Having carefully considered the arguments and evidence presented in this case, we conclude that the Employer's final offer provides the better basis for resolving the parties' dispute. It is clear from the record that increasing the length of the workday by one-half hour would enhance GPO's internal security and is consistent with the work hours of its other employees and those of the police forces it works with most closely. It is also clear from the record that the parties' 2004 wage negotiations will result in employees receiving a 40- percent increase in salary over the 4-year term of the agreement, an agreement that does not contain a reopener provision. The Union does not oppose the change on its merits, but argues that it is unfair to increase actual work time (eliminating a 30-minute paid lunch period) without providing an opportunity to negotiate a corresponding increase in pay. In our view, whatever the merits of its equity argument, the Union should await its next wage bargaining opportunity to address a change that both sides agree would enhance GPO's internal security. Accordingly, we shall order the adoption of the Employer's final offer.

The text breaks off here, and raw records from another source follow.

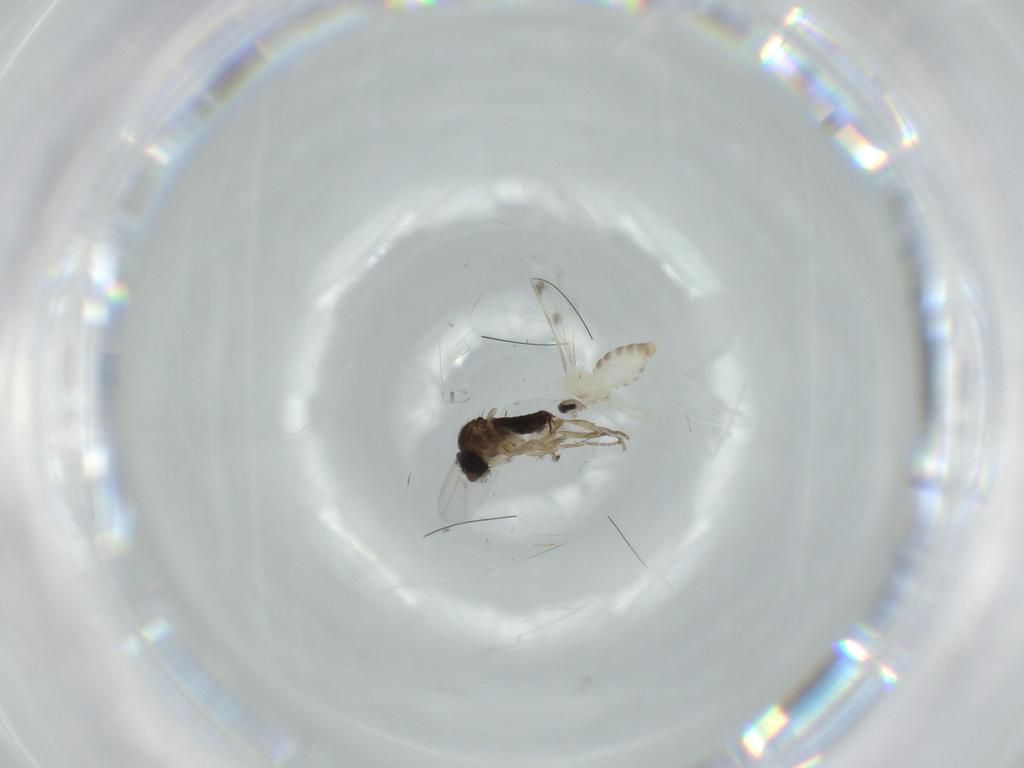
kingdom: Animalia
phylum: Arthropoda
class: Insecta
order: Diptera
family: Cecidomyiidae
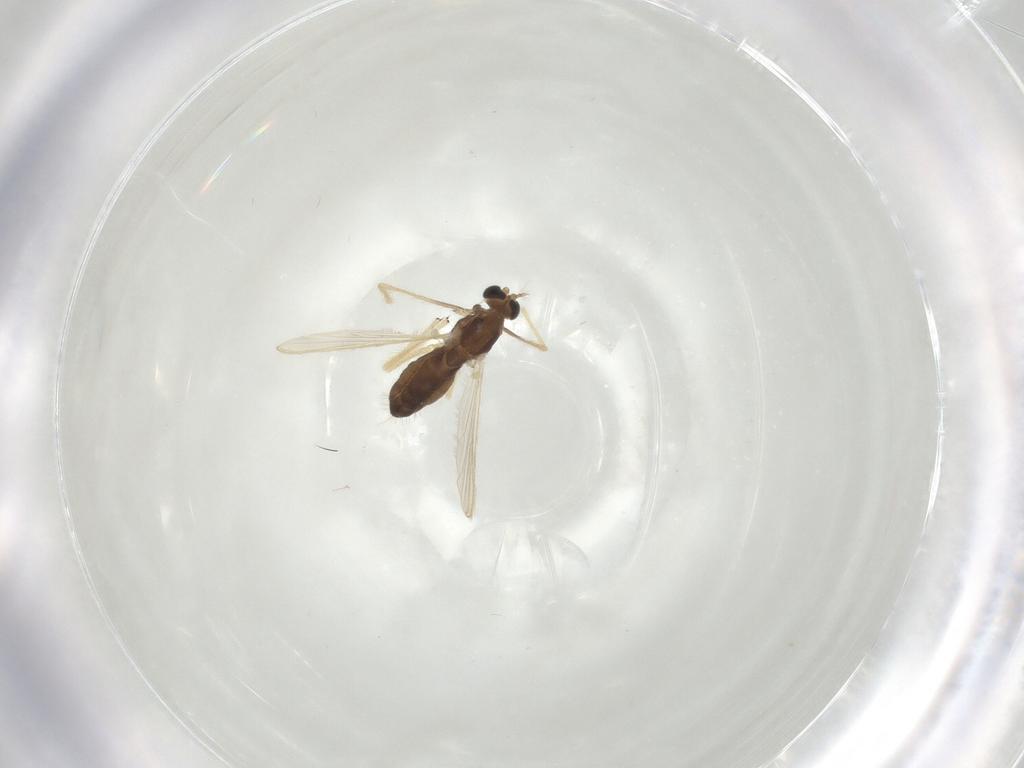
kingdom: Animalia
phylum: Arthropoda
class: Insecta
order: Diptera
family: Chironomidae
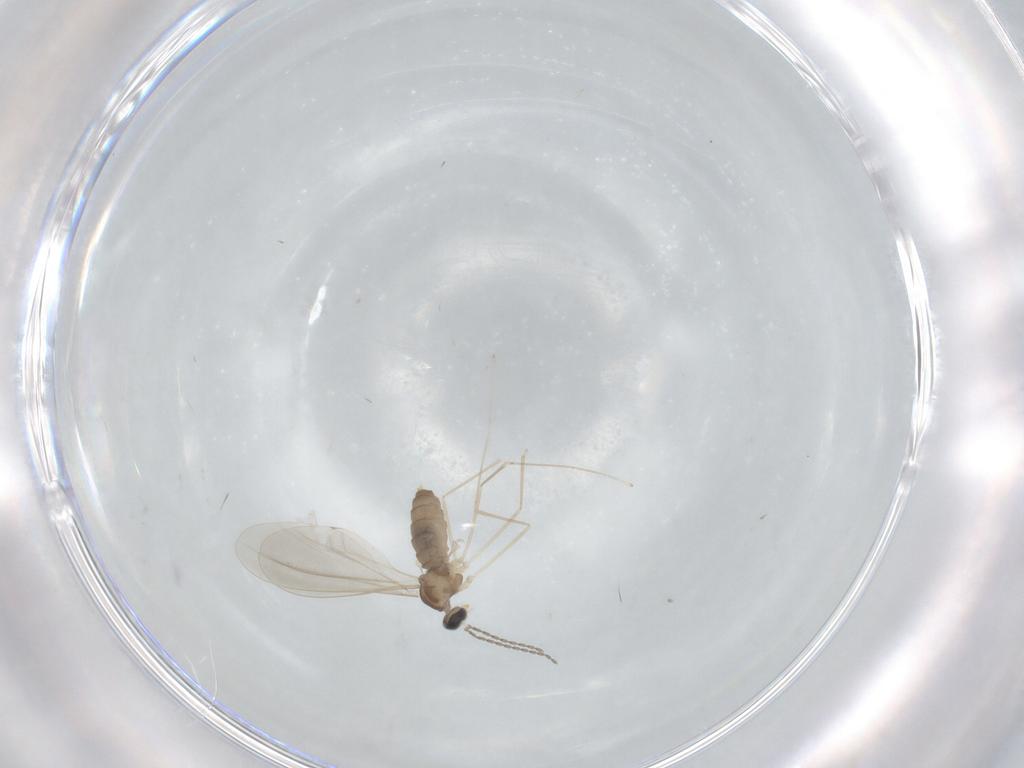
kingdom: Animalia
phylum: Arthropoda
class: Insecta
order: Diptera
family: Cecidomyiidae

Pursuant to the authority vested in it by the Federal Service Labor Management Relations Statute, 5 U.S.C. § 7119, and because of the failure of the parties to resolve their dispute during the course of proceedings instituted under the Panel's regulations, 5 C.F.R. § 2471.6(a)(2), the Federal Service Impasses Panel, under 5 C.F.R. § 2471.11(a) of its regulations, hereby orders the following:
The parties shall adopt the Employer's final offer on Article 13, "Hours of Work and Basic Workweek."
By direction of the Panel.
H. Joseph Schimansky
April 7, 2006
Article 4, "Tours of Duty and Transfers," Article 5, "Post Assignments," and Article 35, "Changes in Working Conditions."
Article 13, Section 1, of the current CBA states: "The work week will be 40 hours per week."
Among the cases it cites to support its contentions are Department of Homeland Security, Customs and Border Protection, Washington, D.C., 60 FLRA 367 (2004) and Department of Agriculture, Animal Plant Health Inspection Services, Honolulu, Hawaii, 57 FLRA 424 (2001).